The Senate, capitulating to pressure applied by Barack Obama, has settled on a deal on student loans and sent it to the House for approval, where conservative House Republicans have the numbers to tank the proposal. Obama has been courting the youth vote for months with his speeches at college campuses exhorting Congress to extend the period of the current rate on federal Stafford loans, 3.4%, rather than doubling it. Senate Majority leader Sen. Harry Reid (D-NV) (D-Nev.) and Senate Republican leaders Sen. Mitch McConnell (R-KY) and Jon Kyl tout the bill agreed upon as necessary, putting the screws to House Republicans.
Reid: “We basically have the student loan issue worked out. The next question is what do we put it on to make sure we can complete it.”
McConnell: “Sen. Reid and I have an understanding that we think will be acceptable to the House. That may or may not be coupled with the highway proposal over in the House.”
Kyl: “We’ve reached an agreement on the (student loan) bill, and the only thing that would be holding that up is the politics of the highway bill.”
What McConnell and Kyl are referring to is a huge federally funded transportation bill that may provide three million construction jobs. By attaching the student loan bill to the transportation bill, which is nearing completion in the House, a swift path to the White House would be set. But federal funding for the transportation bill evaporates on Saturday, making the passage of the bill this week urgent. Thus the Senate hopes to bully the House into acting quickly.
But House Republicans have ideas of heir own. They want to attach a provision to the transportation bill that would speed up approval of the Keystone XL crude oil pipeline from Canada to Texas, which Obama shelved earlier this year because of pressure from environmentalists.
The real question is whether anyone has the guts to resist Obama’s transparent attempt to court college students. The actual figures of how much more college students would owe on their loans if the rate rises are comparatively negligible. The White House estimates that failing to extend the low rate would cost roughly 7.4 million students an average of about $1,000 more over the life of their college loans.
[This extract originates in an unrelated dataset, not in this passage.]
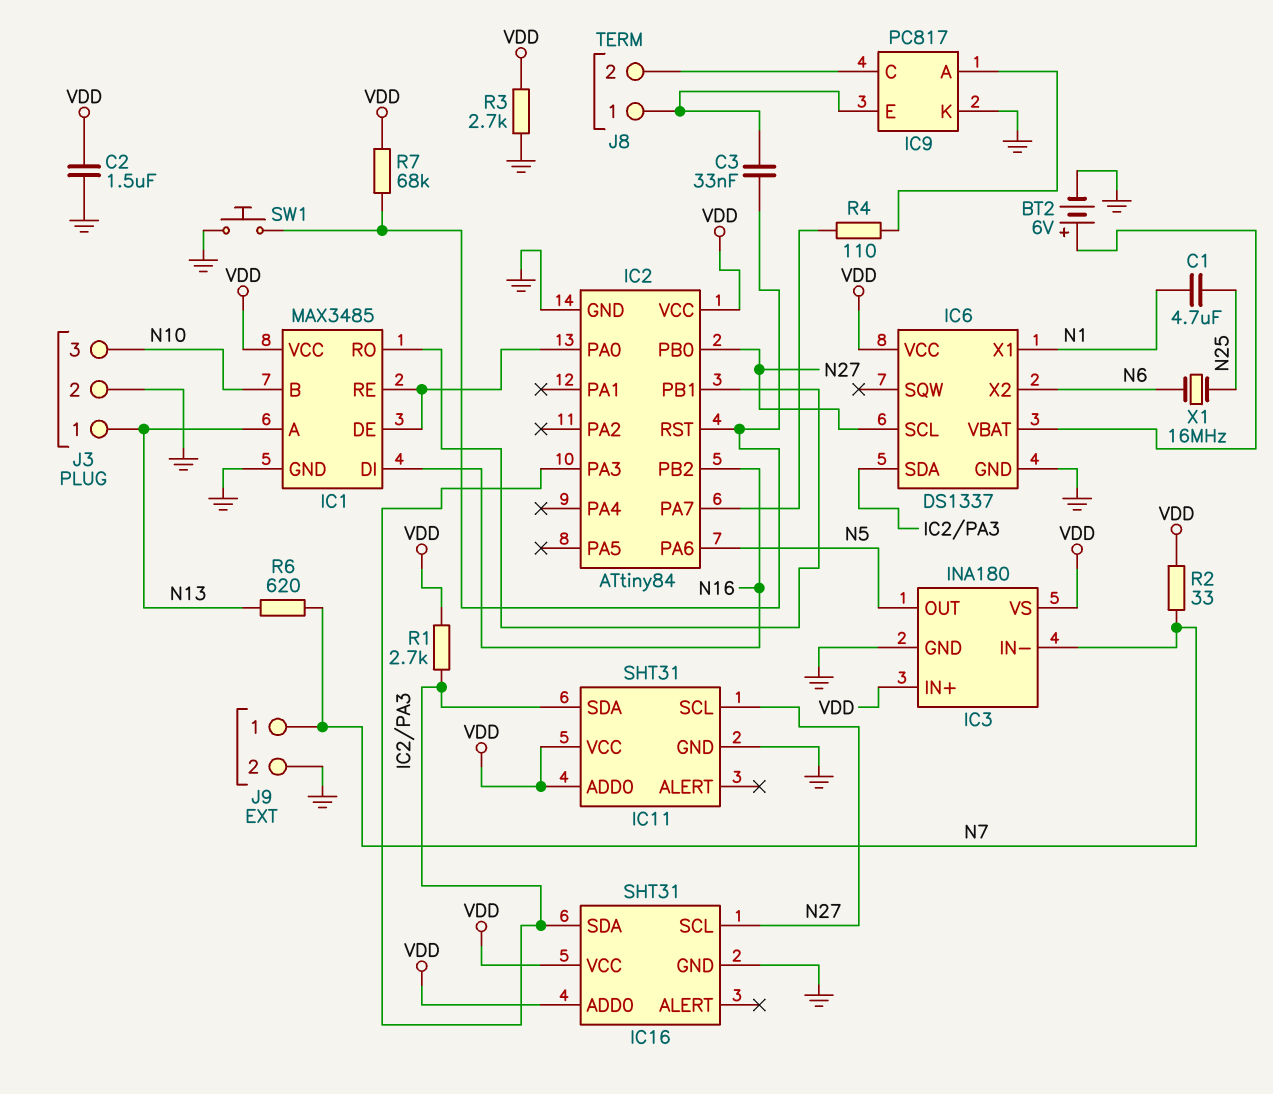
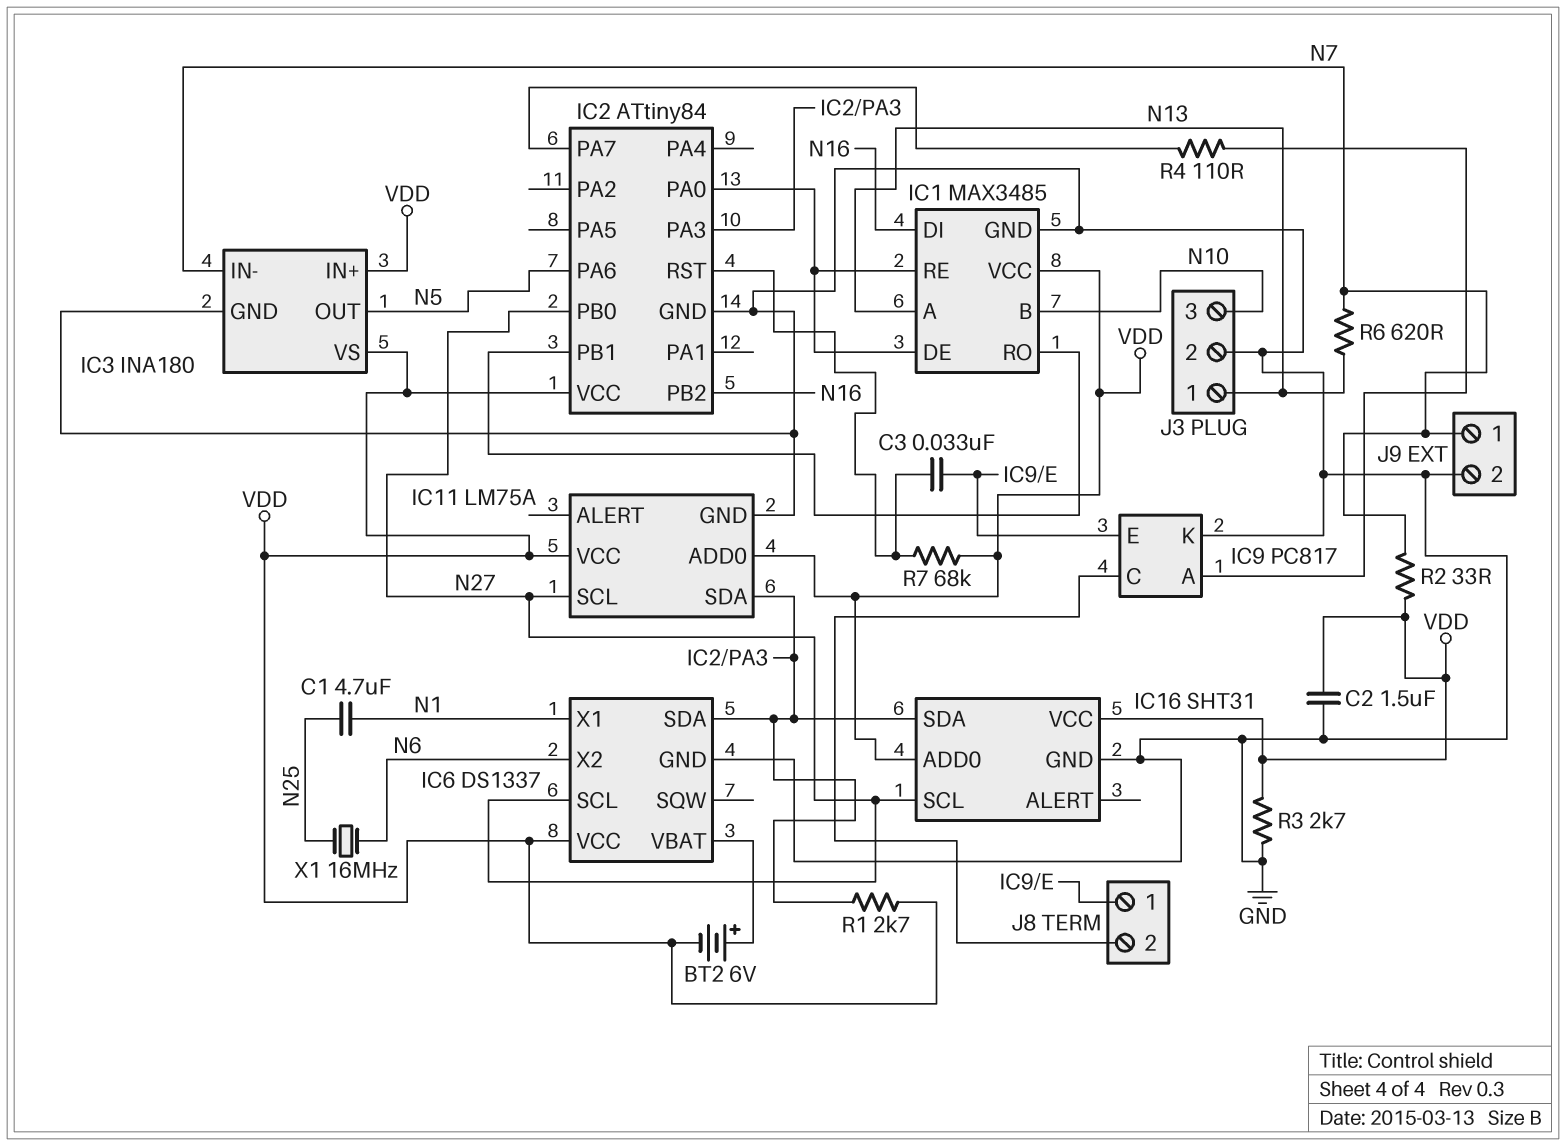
BT2: 6V (plus IC6/VBAT, minus GND) -> 6V (plus IC6/VBAT, minus VDD)
IC11: SHT31 -> LM75A
SW1: button (GND, IC2/RST) -> none

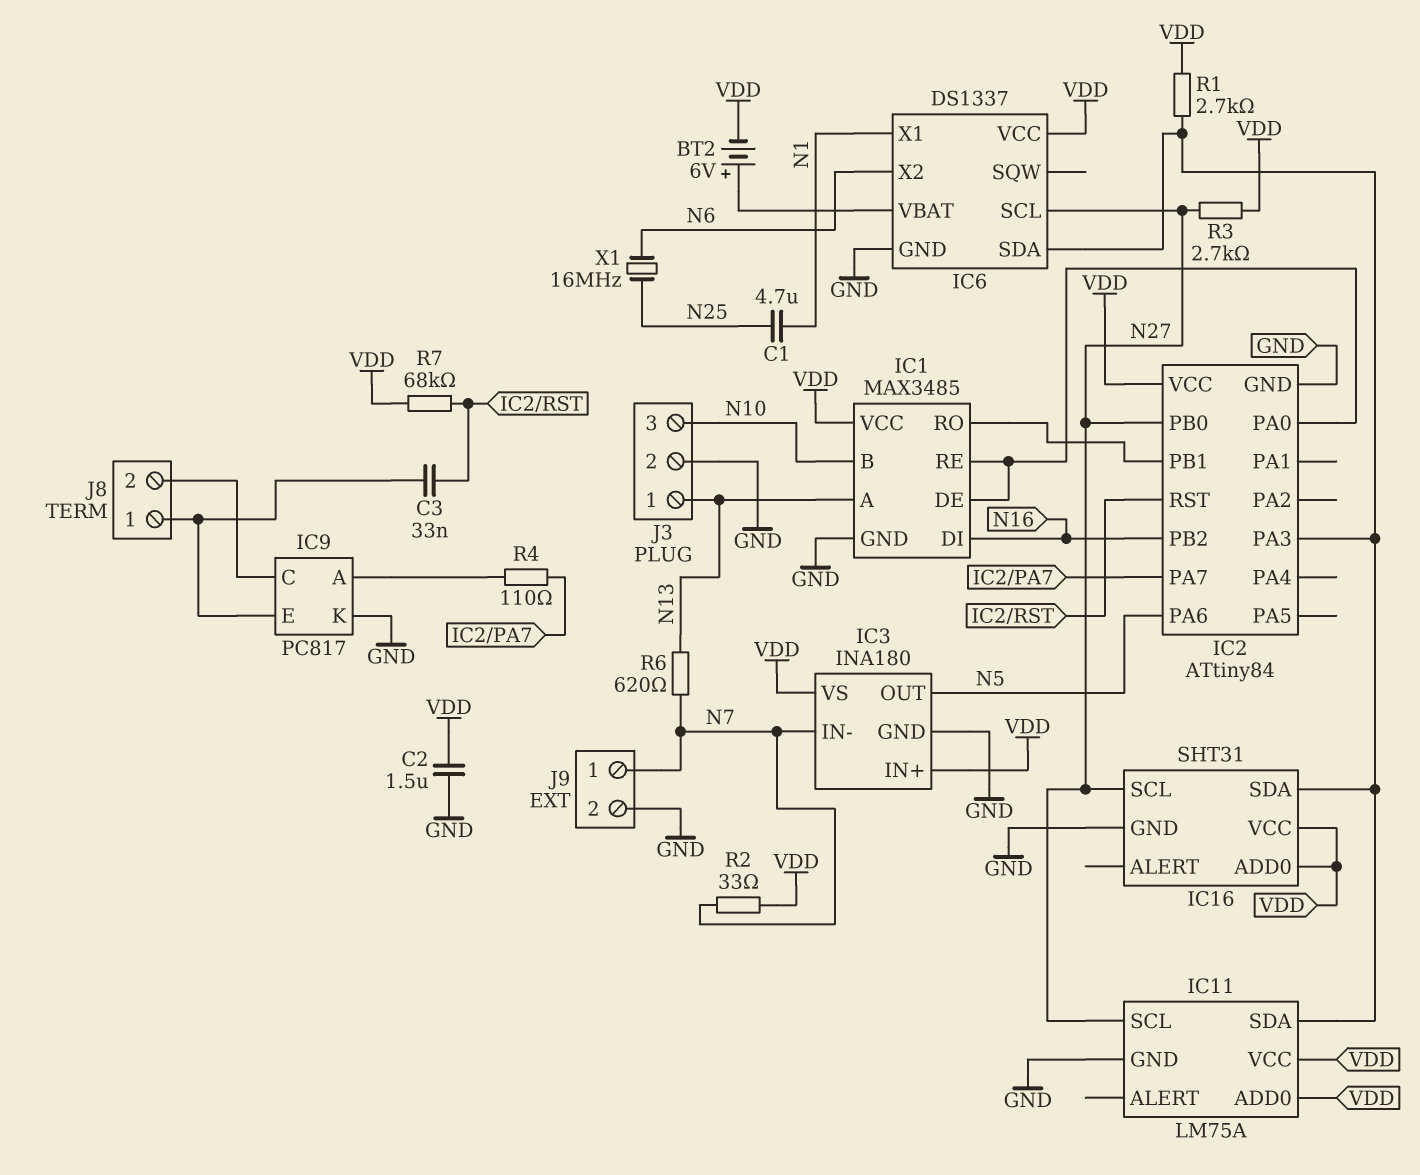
R3: 2.7k (GND, VDD) -> 2.7k (N27, VDD)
So who is going to pick up the tab so college students won’t have to work off another $1,000? Get this: of the $6 billion needed to extend the current rate, $5 billion would be taken from employers’ pension liabilities. Yup, you heard that right; employers now get to fund college students so the poor kids don’t have to pay another whole $1,000. All because Obama panders to the youth vote.
In the end, the House will probably have to go along, because otherwise Obama will demagogue the issue to death in his campaign.